Archaemic wrote:Yeah, there are a handful of modules floating around below 0x82000000 that I dumped a while ago. I guess their location can change though.
As for memory mapping, the Vita most definitely has virtual memory mapping, pretty much by necessity. The Vita's OS is built off of FreeBSD and the hardware has an MMU, so it'd be practically impossible for it to not have virtual memory mapping
FWIW, the PSP did NOT have an MMU and everything was physical memory addressing, but it still had memory protection on kernel addresses and unmapped regions of the address space, so reading from some memory would still cause an abort. Just because it has a 4 GiB address space doesn't mean the whole thing is filled.
Ok. And what about other processes' memory. Is there any protection on it. Suppose you start a game, come back to the desktop and start the webbrowser with the exploit and try to read the memory region containing the game (randomly to try to find it). Will there be other protection preventing you to do this ?
Yes, that's half the point of virtual memory. Each process can only see its own memory--the kernel is the only portion of the OS that can see the whole set of physical memory. The address you see in a process is just an arbitrary mapping passed down from the kernel; it (usually) has no actual relation to where in physical memory those pages reside.

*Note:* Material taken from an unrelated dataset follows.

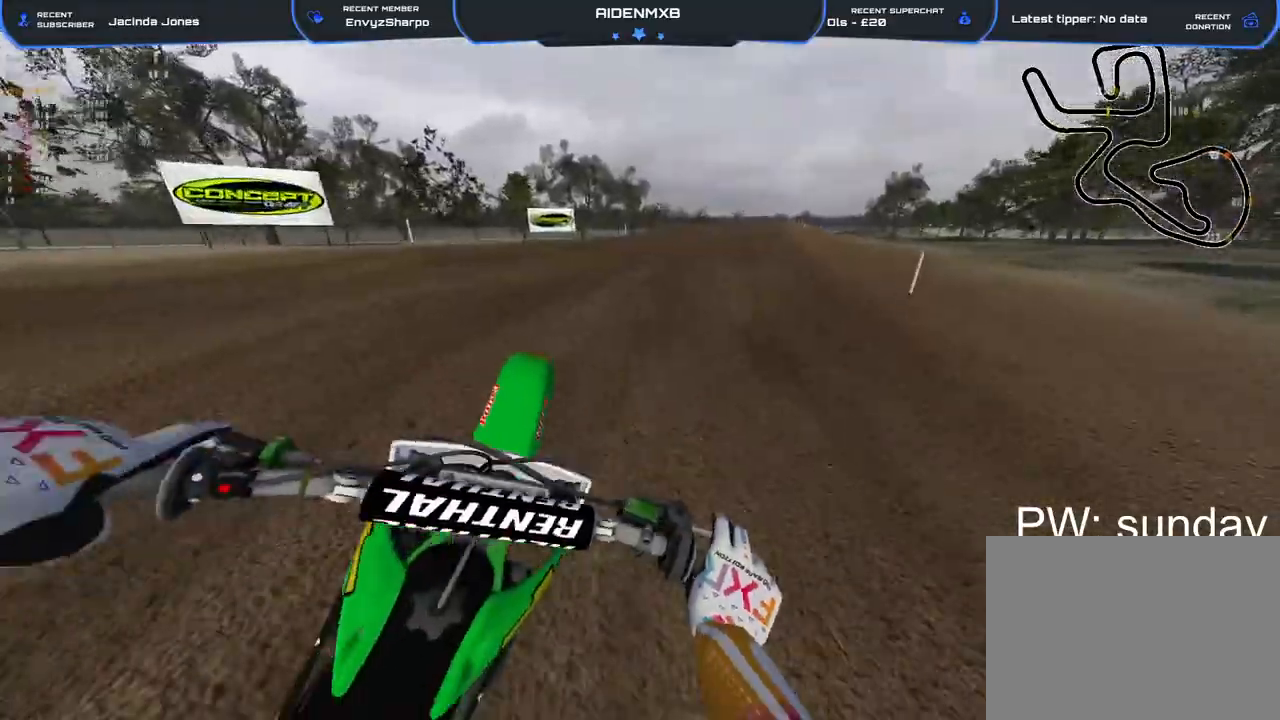
{"buttons": ["R2"], "left_stick": "up-right", "right_stick": "down", "events": []}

Archaemic wrote:Yeah, I have a ~7.9MB dump starting at 0x81B00000 that's the bulk of WebCore. It's from 3.01 though.
Also of note: kernel interfaces start somewhere above 0xE0000000. I have some small dumps from 0xE0001000 and 0xE0006000, but again on 3.01. I haven't poked at 3.18 at all.
E] SceLibKernel starts at 0xE0001000, it seems.
E2] For those curious, the Vita DOES use WebKit2, hence why crashing the web page doesn't take down the whole browser. There's a process separation model, so the actual process running the web page is a different process than the GUI. This'll probably wrinkle some things, but that's kind of the point. More info on WK2 is on this pretty out-of-date page: https://trac.webkit.org/wiki/WebKit2
Yeah, it also explains why every time the web page crashes, the memory mapping is different and everything has to be resolved again (i.e. it's actually an entirely new process).
Archaemic wrote:Yeah, I have a ~7.9MB dump starting at 0x81B00000 that's the bulk of WebCore. It's from 3.01 though.
Also of note: kernel interfaces start somewhere above 0xE0000000. I have some small dumps from 0xE0001000 and 0xE0006000, but again on 3.01. I haven't poked at 3.18 at all.
E] SceLibKernel starts at 0xE0001000, it seems.
E2] For those curious, the Vita DOES use WebKit2, hence why crashing the web page doesn't take down the whole browser. There's a process separation model, so the actual process running the web page is a different process than the GUI. This'll probably wrinkle some things, but that's kind of the point. More info on WK2 is on this pretty out-of-date page: https://trac.webkit.org/wiki/WebKit2
I don't think it's WebKit2 but the vita does use process sandboxing. SceWebBrowser (NPXS10003) is the browser app (defining the gui, menus, etc) and SceWebCore (NPXS10017) is the WebKit renderer process. In fact, other system apps that use webkit (email, maps, etc) also invoke SceWebCore to do the rendering. Although WebKit is the renderer, most of the rest of the components are sony made. They like using heavy metals as their library names. SceWebCore has the 0x8000 auth id flag set, which isn't set for any other vs0 eboots. This likely is the flag for limited system access.